Superpower é um filme destinado a funcionar como esforço de guerra. É claro que não é um grande filme, nem esse cuidado cinematográfico alguma vez supera uma mera recolha de imagens com o actor protagonista Sean Penn (num filme que co-realiza com Aaron Kaufman), inesperadamente investido num papel de denúncia humanitária. E até quando este se submete a secundário sempre que o ucraniano Volodymyr Zelensky se cruza com ele.
Zelensky que terá já visto Superpower, quando o actor americano o visitou recentemente, como nos confidenciou durante a conferência de imprensa após a sessão de imprensa: “Era muito importante que o Presidente visse o filme antes de todo o mundo”, referiu Penn. “Nos estivemos em Kiev na semana passada. Passamos lá cerca de uma semana e mostramos-lhe o filme.”
Não só pela relevância do papel real, mas sobretudo pela postura inabalável que fomos conhecendo ao longo deste ano de invasão do seu país pelas tropas russas. Ele que foi actor populista – famoso não só no seu país, bem como na Rússia -, mas que se converteu, pela força das circunstâncias, num herói nacional, forçado a trocar o fato pelo permanente uniforme militar. Arrisco mesmo a dizer, um herói do mundo ocidental, marcando já, de forma inevitável, este século.
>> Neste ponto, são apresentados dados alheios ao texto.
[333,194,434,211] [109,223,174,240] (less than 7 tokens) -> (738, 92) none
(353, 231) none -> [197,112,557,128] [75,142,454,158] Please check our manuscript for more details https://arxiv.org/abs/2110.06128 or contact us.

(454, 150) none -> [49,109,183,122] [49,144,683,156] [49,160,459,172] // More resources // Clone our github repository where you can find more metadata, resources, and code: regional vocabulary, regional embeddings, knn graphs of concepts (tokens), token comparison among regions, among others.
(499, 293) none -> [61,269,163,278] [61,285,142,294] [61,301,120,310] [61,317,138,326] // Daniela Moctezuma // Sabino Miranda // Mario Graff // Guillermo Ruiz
É claro que Superpower está muito longe de um filme como Mrs. Miniver, o filme que Willian Wyler realizou em 1942, e do qual Winston Churchill terá dito que valeria “mais do que uma frota de destroyers”. Mesmo assim, e reconhecendo que o filme não tem muito ‘power’, cumpre-lhe a missão de registo, do ‘aqui e agora’. Como referiu Penn, na segunda parte da nossa pergunta: “Estar na linha da frente, foi estar na presença de seres humanos que representam aquilo a que chamamos a liberdade. Nenhum deles tem a preferência por representar armas de violência, mas não lhes foi dada outra alternativa. No meu caso, diante a possibilidade de estar na companhia de heróis eu aceito-a”.
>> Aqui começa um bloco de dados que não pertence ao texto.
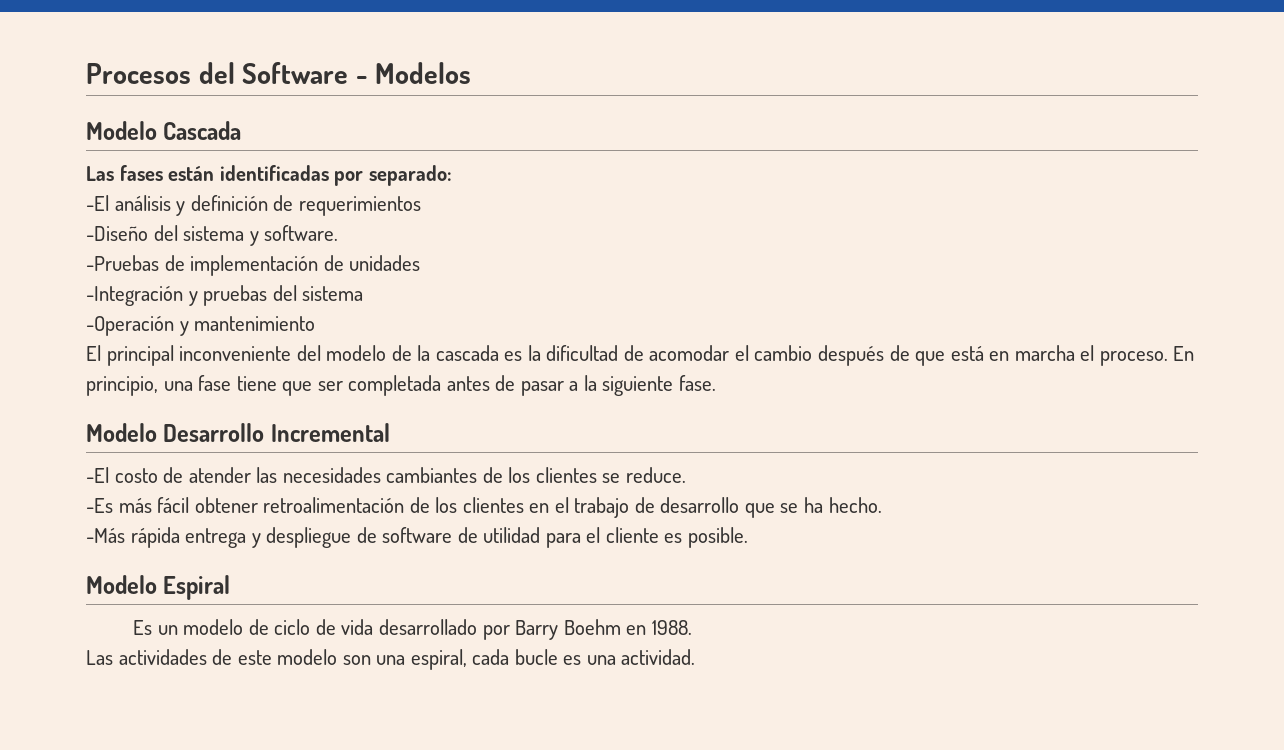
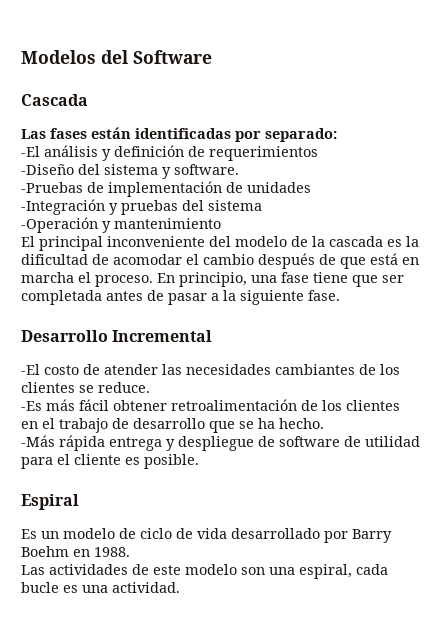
[86,63,191,84] Procesos -> [21,50,96,64] Modelos
[355,62,472,84] [86,121,157,140] - Modelos // Modelo -> (212, 57) //
[86,423,157,442] Modelo -> (340, 295) none
[86,575,157,594] Modelo -> (199, 461) none

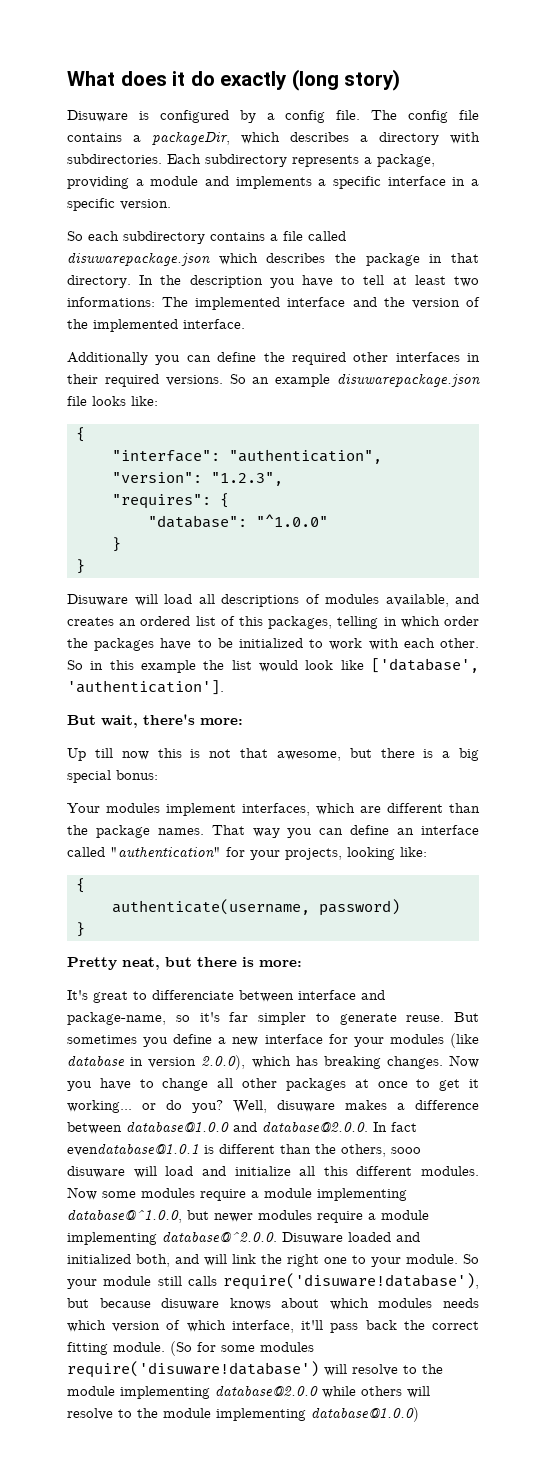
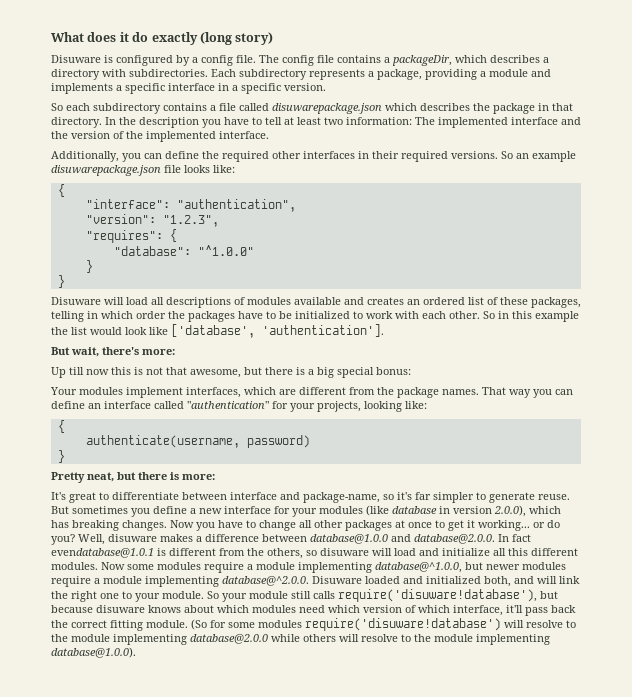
[67,297,155,307] informations: -> [346,117,412,125] information:
[67,352,148,365] Additionally -> [51,151,119,162] Additionally,
[385,594,449,607] available, -> [294,297,341,305] available
[238,616,263,626] this -> [500,297,528,305] these
[449,803,480,813] than -> [349,387,375,395] from
[152,990,234,1000] differenciate -> [112,492,179,500] differentiate
[280,1144,311,1154] than -> [219,548,245,556] from
[391,1147,421,1154] sooo -> [306,550,317,556] so
[443,1298,479,1308] needs -> [299,605,325,613] need
[311,1407,419,1422] database@1.0.0) -> [51,647,136,658] database@1.0.0).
Ainda mais pelo facto de ter nascido com um propósito e acabar por ser empurrado para um destino bem diverso. E não deixa de ser curioso o facto de a ficção imitar a realidade da forma mais insólita propondo uma inversão de papéis que dificilmente só se ‘colariam’ a uma ficção de terceira ordem. Mas essa é também a situação em que vivemos, em que um aprendiz de ditador invoca razões históricas para criar a sua verdade dos factos, cometendo as barbaridades que se conhecem. O que acabou por arrastar o tal comediante para um papel de herói. E agora também uma vedeta de Hollywood em postura de repórter de guerra acidental.
E o cinema lá no meio. Que deixa de ser um documentário sobre um humorista para se transformar nessa peça emblemática do ‘awareness’ sobre a guerra na Ucrânia – mesmo que seja uma notícia permanente durante mais de 360 duas consecutivos. Nesse sentido, ninguém é quem quer ser nesta história. Nem sequer, o tal ‘super-poder’ que virá dos filhos de Zelensky, como o título desastradamente quer sugerir. Pois o amor não parece ser aqui chamado. Mas, sim, talvez, a sua nemesis, ou seja, o ódio.
Há no filme uma viagem da comitiva de Sean Penn, de Kiev até à fronteira polaca; e depois num regresso, em junho do ano passado, até às trincheiras na linha da frente, no Donbass. Claro que, durante todo esse processo, a câmara poderia virar-se mais para a realidade do que para a sua reconfiguração em Sean Penn, bem como menos em redor das conversas em hotéis de luxo, acompanhados por cocktails. Mas isso é outra história.
Lá está, Superpower não será nenhum Mrs. Miniver, mas ainda assim talvez acaba por valer, não destroyers, mas um robusto envio de “long range precision weapons”, como sublinhou com o dedo erguido, no final do encontro com a imprensa, como que a dizer: é isso que é importante agora, minha gente.